• Geerten Meijsing (1950) vormde met Kees Snel (1951-2010) het schrijversduo Joyce & Co. Later bleek dat Meijsing vrijwel alleen al hun boeken geschreven had. In Werkbrieven 1968-1981 zijn de brieven die ze elkaar schreven bijeengebracht (plus ook brieven van en aan Frans Verpoorten).
Arsina, 24 maart 1981
Frans, jongen:
Dankjewel voor het toesturen van het eerste stuk uit het Haarlemsch Dagblad; aangezien ik de overige twee stukken niet ontvangen heb, neem ik aan dat je die ook niet hebt opgestuurd.
Ik hoorde van Hetty dat je de zaken naar beste kunnen behartigt: erg aardig & leuk; ondertussen ben ik van alle geheimzinnige feestelijkheden rondom Eefje verstoken. Jullie hebben gedrieën ook een soort complot uit tweede hand als buffer opgezet; koffie, diners, casino's en foto's, en ook dat zal allemaal wel aardig zijn.

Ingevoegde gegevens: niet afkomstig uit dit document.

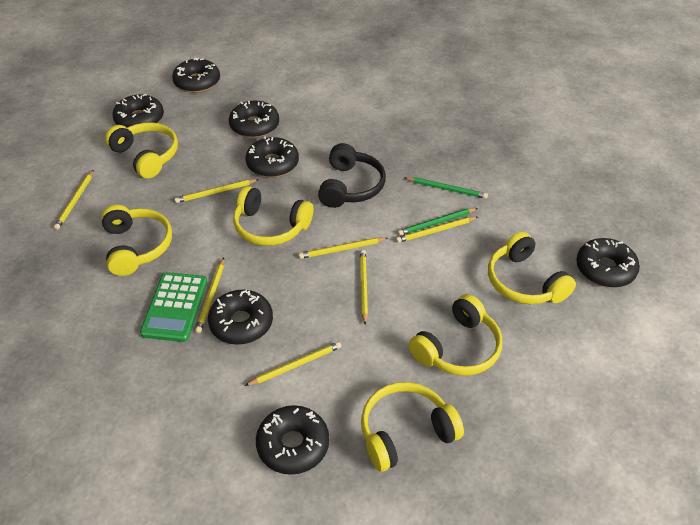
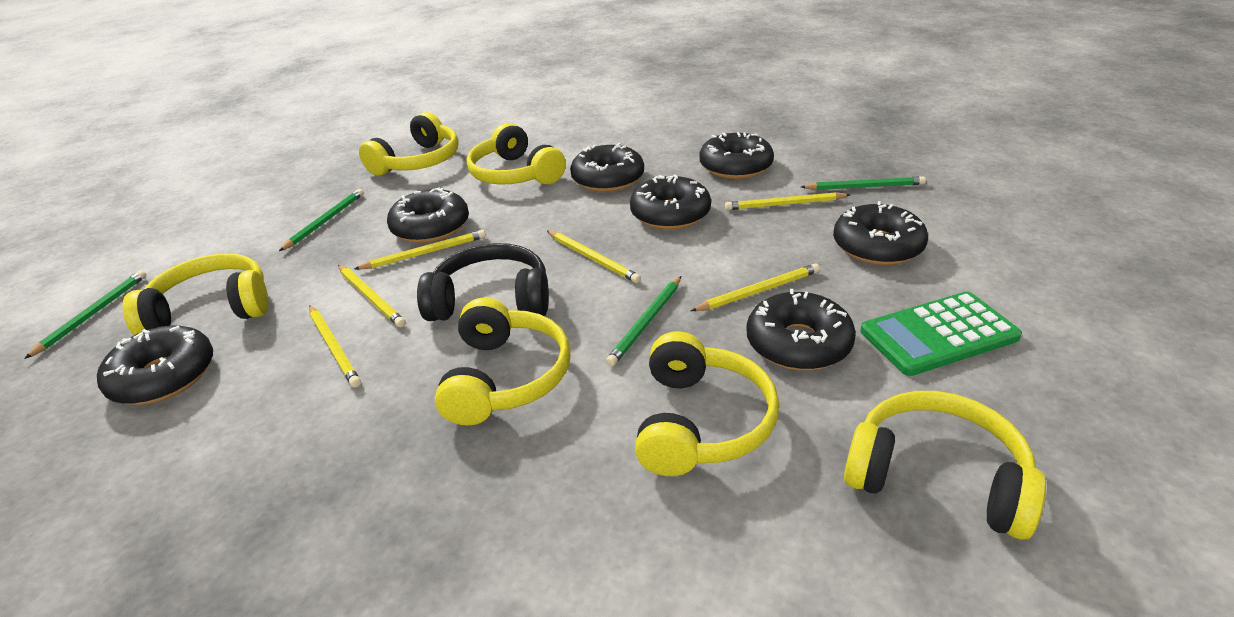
green pencil: 2 -> 4
yellow pencil: 7 -> 6

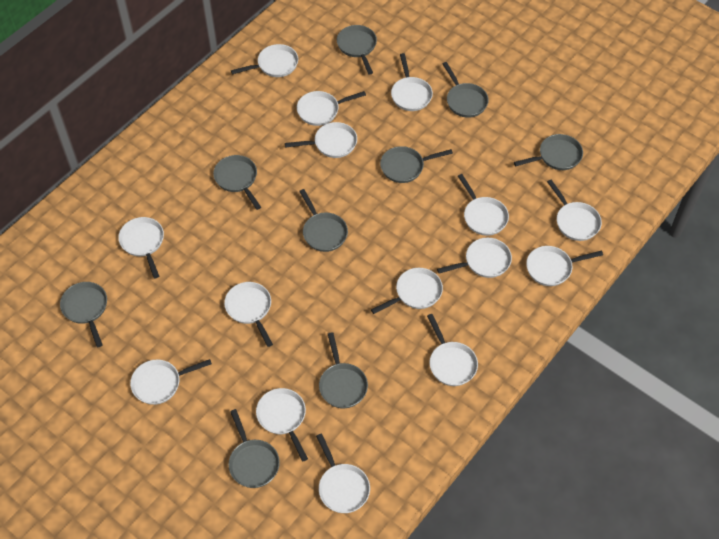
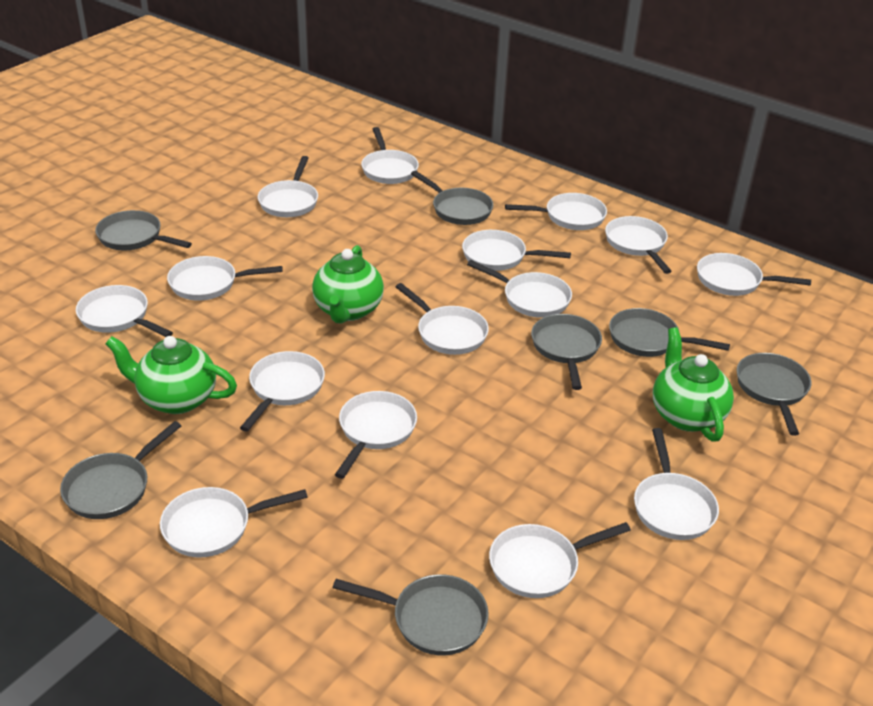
green teapot: 0 -> 3
grey pan: 9 -> 7

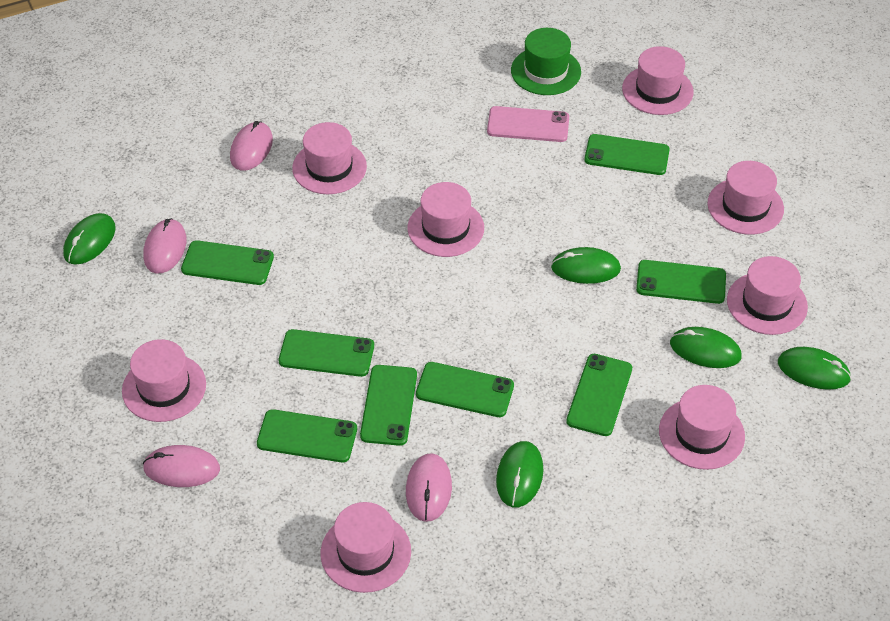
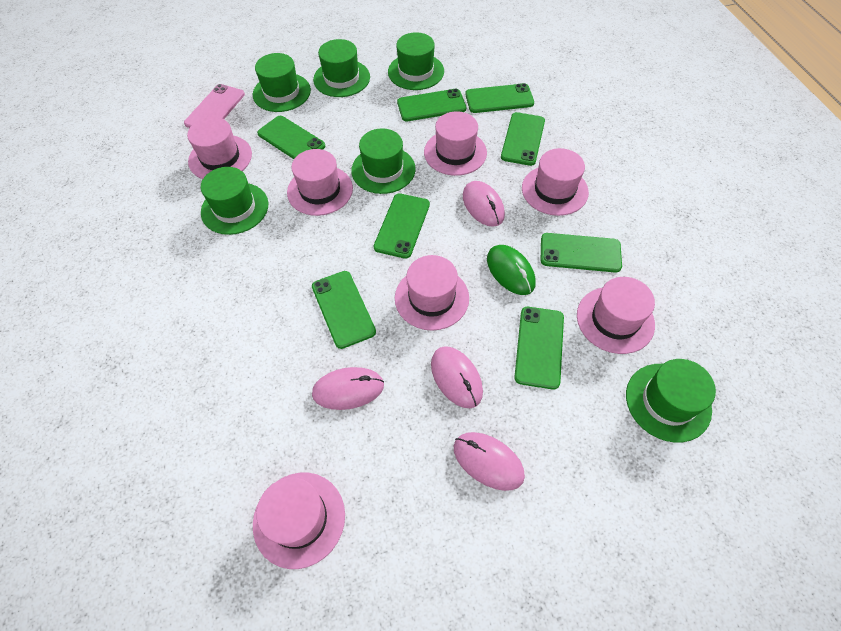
green hat: 1 -> 6
green mouse: 5 -> 1
pink hat: 8 -> 7

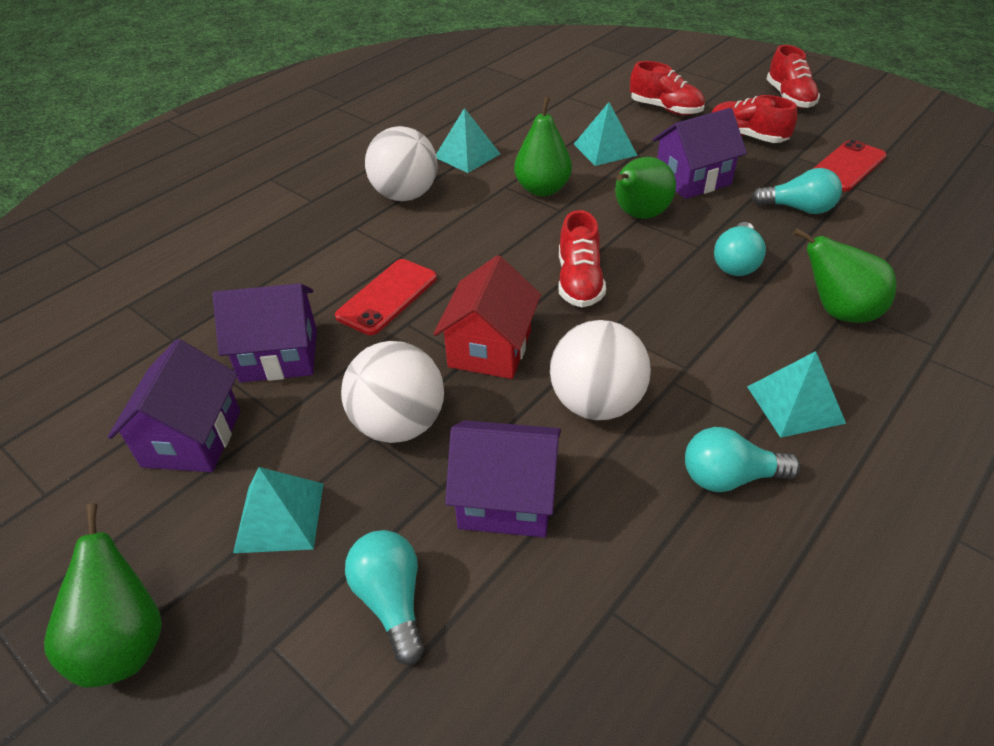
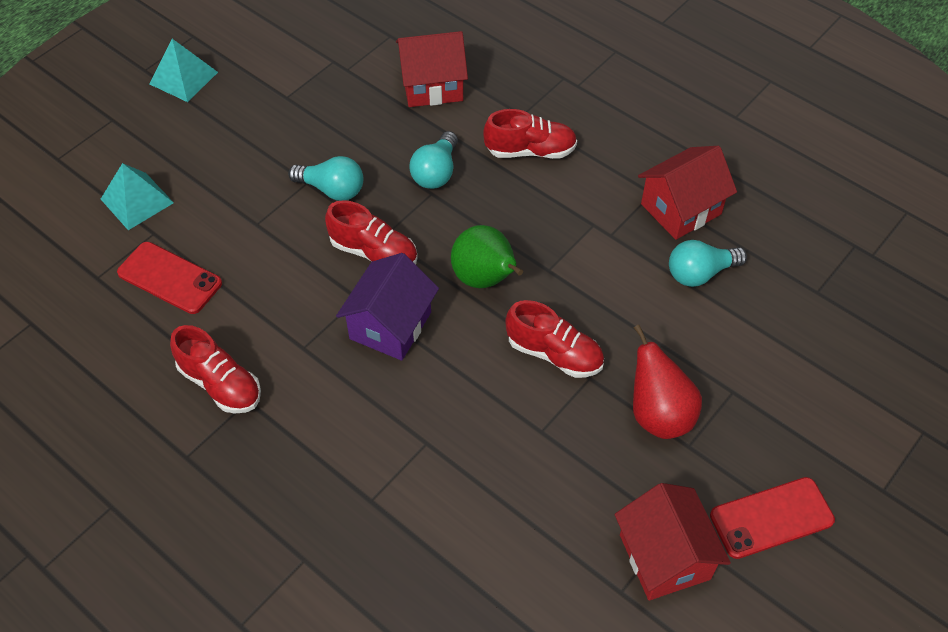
green pear: 4 -> 1
purple house: 4 -> 1
red house: 1 -> 3
red pear: 0 -> 1
turquoise light bulb: 4 -> 3
turquoise pyramid: 4 -> 2
white ball: 3 -> 0

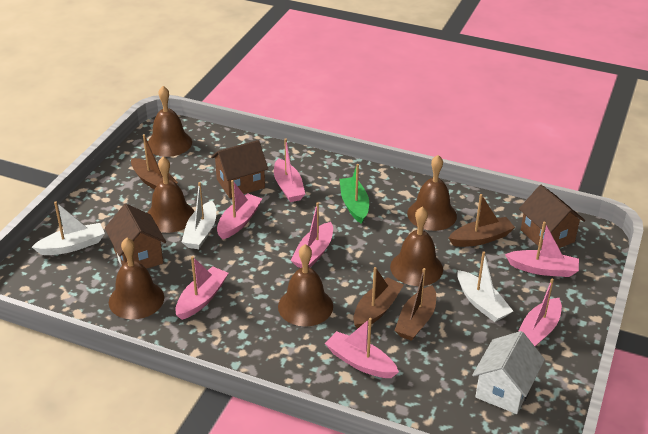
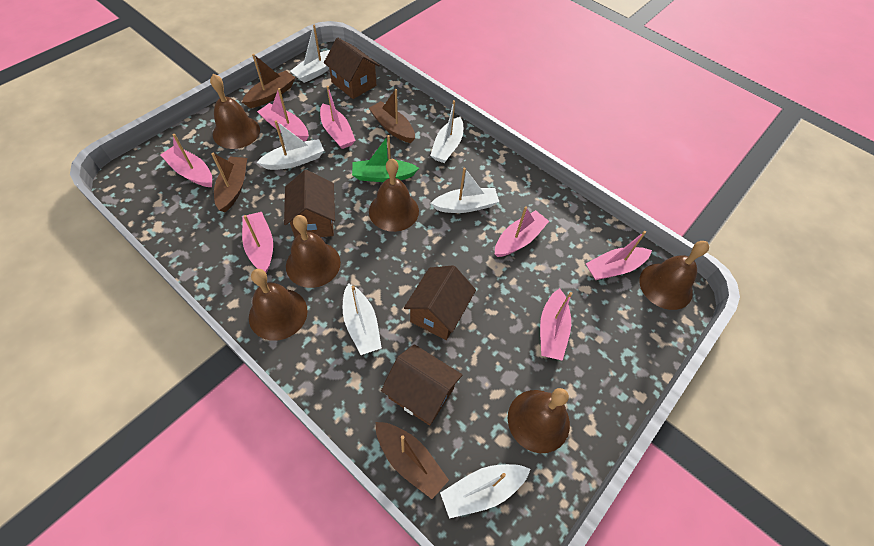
brown house: 3 -> 4
white boat: 3 -> 6
white house: 1 -> 0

Ik ben inmiddels behoorlijk in het slop geraakt: ik dacht dat ik het wist, ik weet het allemaal niet meer. Werk kan er niet meer uit mijn vingers komen als de motivatie en elke zin aan het leven ontbreekt; de huur hier is ons zo'n beetje opgezegd, het ontbreekt mij aan de juiste taktiek om wat verloren is weer terug te vinden; niet alleen in artistiek opzicht maar vooral in menselijk opzicht worden mijn inspanningen onderschat en verkeerd bevonden; het onmogelijke kon ik ooit nog wel in mijn werk, maar kan ik niet in het leven tot stand brengen: stormwind tegen en ik ben van harte de mening toegedaan dat het allemaal erg slecht gaat, slechter kan haast niet.
Ik kan niet voor mezelf 'opkomen', derhalve zijn al mijn illusies en vooruitzichten (als jij oud wordt en ooit nog een krant leest zul je merken wie ik was) verspeeld. Ik leef nauwelijks nog van een klein beetje nutteloze en zeer pijnlijke hoop. Maar wat ik moet doen weet ik niet.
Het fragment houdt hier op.